## Extract provided
Begin
%matplotlib inline
from preamble import *
Working with Text Data¶
- Types of Data Represented as Strings
- Example Application: Sentiment Analysis of Movie Reviews
- Representing Text Data as a Bag of Words
- Applying Bag-of-Words to a Toy Dataset
- Bag-of-Words for Movie Reviews
- Stopwords
- Rescaling the Data with tf–idf
- Investigating Model Coefficients
- Bag-of-Words with More Than One Word (n-Grams)
- Advanced Tokenization, Stemming, and Lemmatization
- Topic Modeling and Document Clustering
- Latent Dirichlet Allocation
- Summary and Outlook
1. Types of data represented as strings¶
There are four kinds of string data you might see:
Categorical data
- Categorical data is data that comes from a fixed list - know exactly the number of unique values
Free strings that can be semantically mapped to categories
- The string can be typed by human and it can map with some defined categories.
- This kind of preprocessing of strings can take a lot of manual effort and is not easily automated. If you are in a position where you can influence data collection, we highly recommend avoiding manually entered values for concepts that are better captured using categorical variables.
End
## The request
For each statement, say yes or no as to whether it agrees with the extract on text data, and quote the deciding words: (a) the extract names four kinds of string data; (b) preprocessing free strings into categories is easily automated; (c) categorical data comes from a fixed list. These lines are separate material, unconnected with the extract on text data.

(Records held in a dataset)
Begin
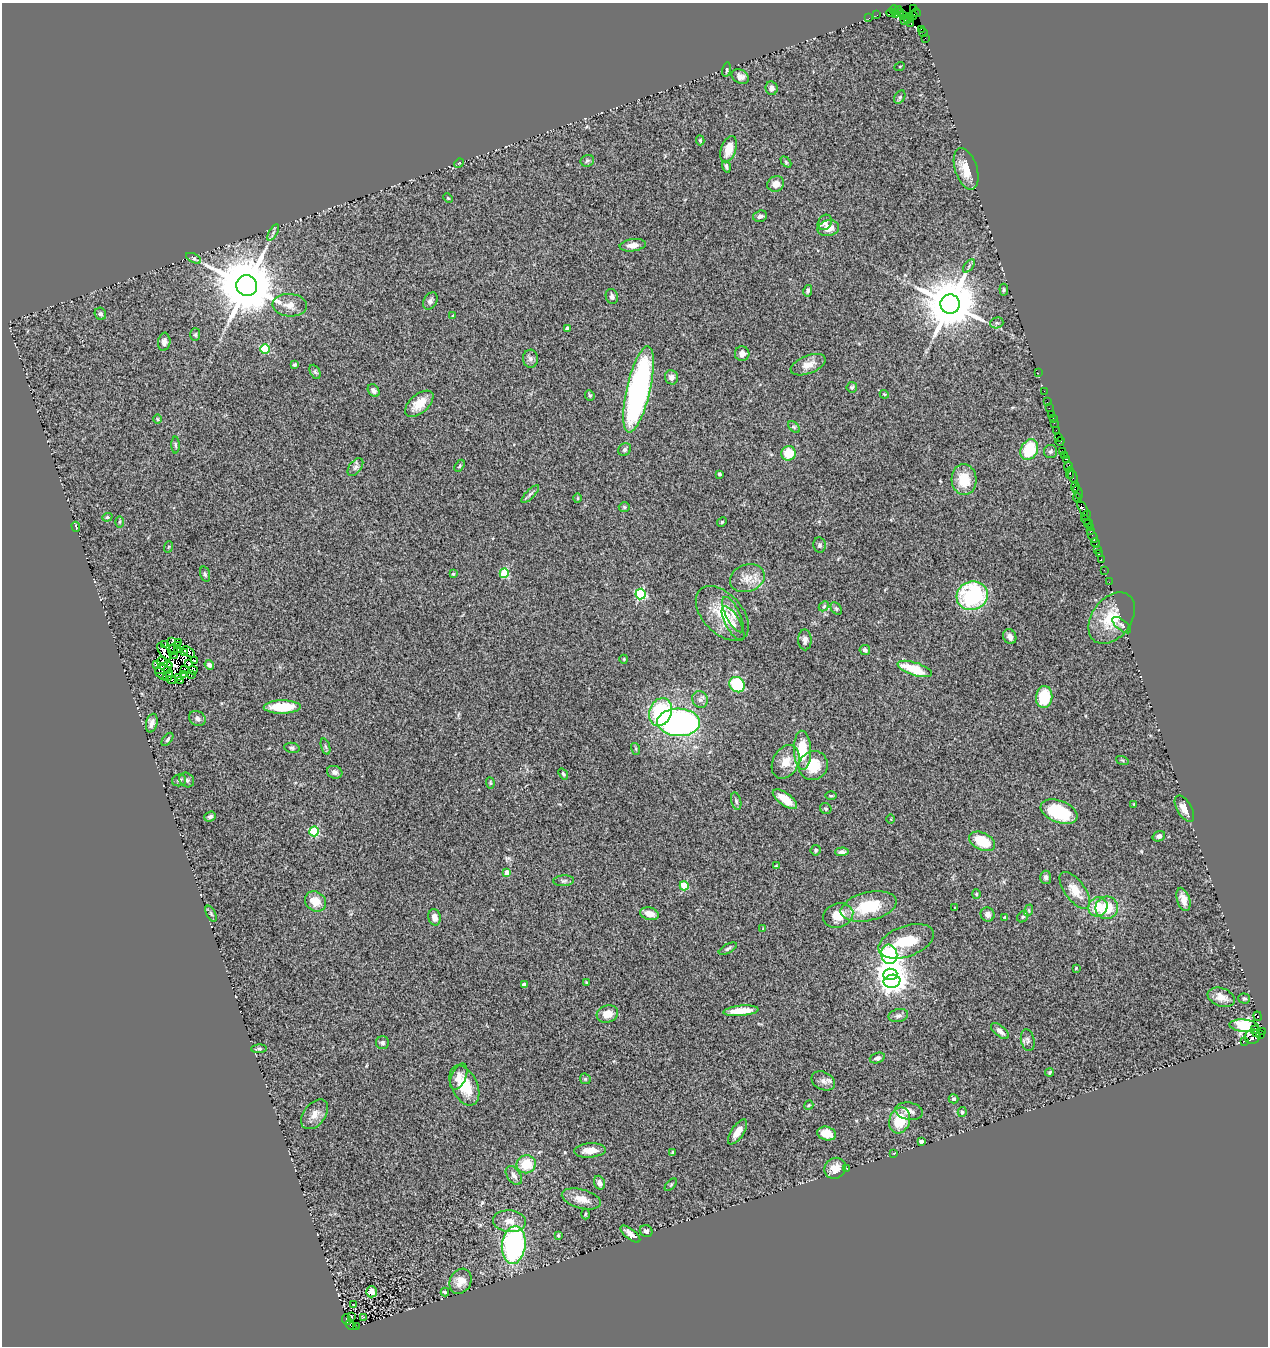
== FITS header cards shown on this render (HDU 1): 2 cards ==
NAXIS1  =                 1266
NAXIS2  =                 1344

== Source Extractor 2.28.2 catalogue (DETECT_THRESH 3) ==
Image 1266 x 1344 px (HDU 1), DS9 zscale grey, 1 PNG px = 1 image px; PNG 1270 x 1348 px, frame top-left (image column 1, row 1344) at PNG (2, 3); each listed source drawn as its Kron ellipse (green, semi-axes under 4 px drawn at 4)
Background 2.73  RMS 0.12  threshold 0.362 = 3 sigma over >= 5 px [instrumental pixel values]
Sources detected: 286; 4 with non-positive FLUX_AUTO (blend fragments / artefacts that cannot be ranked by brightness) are neither listed nor drawn; the other 282 listed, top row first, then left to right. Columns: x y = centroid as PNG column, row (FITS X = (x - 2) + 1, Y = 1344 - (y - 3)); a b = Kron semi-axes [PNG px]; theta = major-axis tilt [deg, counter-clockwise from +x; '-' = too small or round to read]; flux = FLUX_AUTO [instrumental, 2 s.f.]
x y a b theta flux
914 8 3 2 - 58
894 9 4 3 - 190
898 9 2 2 - 61
900 12 3 2 - 110
916 12 4 2 - 93
891 13 4 3 - 210
896 13 4 3 - 150
877 15 2 2 - 33
913 15 4 3 - 180
903 16 3 2 - 110
869 18 2 2 - 61
908 18 5 3 - 210
905 20 3 2 - 210
911 24 4 3 - 230
921 29 3 2 - 160
923 32 5 3 - 190
925 38 2 2 - 45
900 66 5 3 - 6.5
727 70 7 4 80 10
740 76 9 7 -26 39
772 88 7 6 - 30
900 97 7 5 60 14
700 140 5 3 - 9.9
729 149 13 7 70 140
587 161 7 6 - 16
786 162 6 4 -46 11
459 163 5 4 - 5.7
726 167 6 4 -73 17
966 169 21 11 -72 160
776 184 8 7 - 71
448 198 5 3 - 7.8
760 216 7 5 19 28
825 222 8 6 54 32
828 228 11 8 10 76
273 233 9 4 60 20
633 245 13 6 8 59
194 258 8 4 -27 14
969 266 8 4 54 15
247 286 10 10 - 73000
1004 290 6 4 -85 11
808 291 6 4 77 19
612 297 8 6 -72 28
430 301 9 6 58 26
950 304 10 9 - 56000
290 305 17 11 -4 85
100 314 6 5 - 22
453 316 4 3 - 11
997 323 7 5 18 15
567 328 3 3 - 23
195 335 6 5 - 14
164 342 9 6 84 38
265 349 5 5 - 450
742 354 7 7 - 38
530 359 9 7 -88 32
294 365 4 4 - 11
808 365 18 9 21 90
315 372 7 5 -64 16
1038 373 2 2 - 98
671 377 7 6 - 39
852 387 5 5 - 12
638 389 44 12 77 2300
374 391 7 5 -50 28
1044 391 2 2 - 82
884 394 4 3 - 7
590 395 5 4 - 12
1047 402 2 2 - 120
419 404 17 9 41 140
1049 408 2 2 - 77
1051 414 2 2 - 170
1053 418 2 2 - 42
157 419 5 3 - 6.9
1054 423 2 2 - 89
794 427 7 4 -45 13
1056 430 2 2 - 80
1058 437 2 2 - 48
1060 441 5 3 - 250
175 445 8 3 -89 12
625 450 7 6 - 18
1029 450 11 8 64 310
1050 451 7 6 - 20
1063 451 3 2 - 47
788 453 7 7 - 180
1064 455 3 2 - 200
1066 459 3 2 - 350
460 466 6 4 58 11
355 467 10 6 52 28
1068 467 5 3 - 360
1070 473 6 2 88 530
719 474 4 3 - 16
1073 476 8 2 -67 760
964 480 15 12 -85 210
1075 487 5 3 - 380
1078 492 7 3 -67 500
530 494 12 4 46 20
578 498 5 3 - 8.3
1077 498 5 2 - 140
624 507 5 4 - 12
1083 508 8 3 -61 610
1086 515 5 2 - 55
107 517 5 4 - 12
1086 520 5 3 - 340
120 522 5 4 - 10
722 522 5 4 - 11
1089 524 4 2 - 410
76 527 5 2 - 6.5
1090 527 3 2 - 150
1091 531 3 2 - 210
1092 536 7 3 -59 300
1095 543 5 2 - 74
819 545 7 6 - 16
168 547 6 3 70 7.3
1097 550 3 3 - 220
1099 553 3 2 - 140
1101 559 2 2 - 100
1104 570 2 2 - 30
504 573 5 4 - 360
205 574 8 4 -74 16
453 574 4 3 - 7.8
747 578 18 13 20 110
1109 582 2 2 - 38
640 594 5 5 - 770
972 596 16 14 16 950
824 606 6 4 46 12
836 609 7 5 -51 15
722 613 32 19 -47 280
733 615 19 7 -64 65
1112 618 29 19 54 270
733 623 19 7 -61 52
1122 625 11 5 -39 24
1010 637 8 6 -63 43
805 640 10 6 -90 32
171 642 4 2 - 12
178 642 3 2 - 8.8
165 645 3 2 - 34
177 646 2 2 - 5.1
174 650 5 2 - 7.6
178 650 3 2 - 10
865 650 5 5 - 24
164 652 10 4 -56 13
188 652 7 4 -35 11
184 653 3 2 - 11
174 656 3 2 - 5.4
624 659 4 4 - 7.9
194 661 4 3 - 9.4
162 662 6 3 -26 25
188 663 3 2 - 10
156 665 4 2 - 8.1
209 665 5 4 - 25
164 668 9 5 25 11
915 669 18 6 -18 290
185 670 3 2 - 19
193 670 4 3 - 12
167 671 3 2 - 5.2
161 674 7 4 -43 4
183 674 3 2 - 6.6
191 674 3 2 - 5.4
168 675 6 2 55 14
178 678 4 2 - 18
172 680 4 2 - 11
181 681 2 2 - 0.59
737 685 8 7 - 430
1044 697 11 8 82 240
700 700 8 7 - 30
282 707 18 6 1 280
660 712 14 11 69 540
197 718 9 7 -34 25
679 722 21 14 -2 2600
152 723 9 5 76 37
167 739 8 4 53 16
326 747 8 3 -71 12
292 748 8 5 -10 16
636 749 6 4 -73 10
802 750 19 8 -88 210
1122 760 6 4 -19 9.4
786 762 18 13 62 130
813 766 15 14 - 200
335 772 8 6 -18 34
563 774 6 4 -53 13
179 780 7 6 - 23
187 780 8 6 -41 23
490 783 6 4 -83 9.7
831 796 6 4 -1 9.5
785 799 14 6 -36 170
736 801 9 5 -77 18
1134 804 3 3 - 7.7
826 809 6 5 - 13
1184 809 14 7 -60 69
1059 812 19 11 -21 430
210 817 6 5 - 23
891 819 4 3 - 6.9
314 831 5 5 - 520
1159 836 6 5 - 23
982 841 14 8 -27 240
816 850 5 5 - 13
842 852 7 4 3 24
776 866 3 2 - 6.9
507 872 4 4 - 73
1046 877 6 5 - 23
564 881 10 5 3 20
684 886 4 4 - 300
1075 890 22 10 -53 130
976 894 4 4 - 8.9
1183 899 12 6 -73 64
315 901 11 9 -36 120
869 906 28 14 13 350
1098 907 10 9 - 160
955 908 3 2 - 5
1107 908 11 11 - 190
1029 910 6 4 73 10
211 914 8 4 -63 16
650 914 10 6 -13 78
988 914 7 6 - 42
838 915 15 12 17 160
435 917 8 6 -77 49
1005 917 4 4 - 8.2
1023 917 6 5 - 13
763 928 4 3 - 5.2
906 941 29 15 20 340
728 949 10 4 28 17
889 954 10 8 -75 2800
1076 968 3 3 - 5.9
890 974 7 5 6 9000
892 981 8 6 11 4100
586 983 3 3 - 9.3
524 984 4 4 - 51
1221 997 14 9 -20 76
1244 999 5 5 - 11
741 1011 18 5 5 150
607 1014 11 8 16 93
898 1016 10 6 11 28
1257 1016 5 3 - 1500
1244 1026 15 6 -6 1700
1254 1029 2 2 - 85
1000 1031 11 5 -40 44
1262 1031 4 3 - 310
1257 1034 4 3 - 300
1260 1034 3 3 - 160
1252 1037 8 7 - 1100
1028 1040 11 6 -78 28
1244 1041 3 2 - 100
382 1043 6 6 - 17
259 1049 8 4 3 15
877 1058 8 5 18 26
1050 1072 4 3 - 11
459 1077 14 7 66 56
585 1079 6 5 - 11
823 1081 12 9 -25 45
464 1085 21 13 -63 230
953 1099 5 4 - 17
809 1105 5 4 - 8.4
909 1111 14 8 -10 62
962 1112 5 4 - 15
315 1114 17 10 51 74
900 1120 13 10 71 240
737 1132 14 6 57 75
827 1134 9 6 -14 95
921 1141 4 4 - 42
590 1150 16 7 4 84
672 1152 4 3 - 9.3
894 1153 3 2 - 4.7
526 1164 10 9 - 190
835 1168 11 10 - 84
846 1168 4 2 - 7.8
514 1175 10 6 -54 40
599 1183 7 5 -74 37
671 1185 8 3 45 9
581 1199 20 9 -15 100
585 1214 5 3 - 9.6
509 1221 16 11 -5 97
646 1231 6 6 - 19
630 1234 12 5 -39 48
558 1235 4 3 - 11
514 1245 19 12 84 1500
460 1281 13 10 60 81
371 1292 5 5 - 51
445 1292 4 2 - 14
353 1305 3 2 - 13
351 1316 3 2 - 6.2
363 1317 3 3 - 5.1
347 1320 5 3 - 640
351 1325 6 3 -35 1100
356 1326 2 2 - 170
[4 non-positive-flux detections neither listed nor drawn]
End
## Solved problem
(a) Yes: "There are four kinds of string data you might see"
(b) No: "This kind of preprocessing of strings can take a lot of manual effort and is not easily automated."
(c) Yes: "Categorical data is data that comes from a fixed list"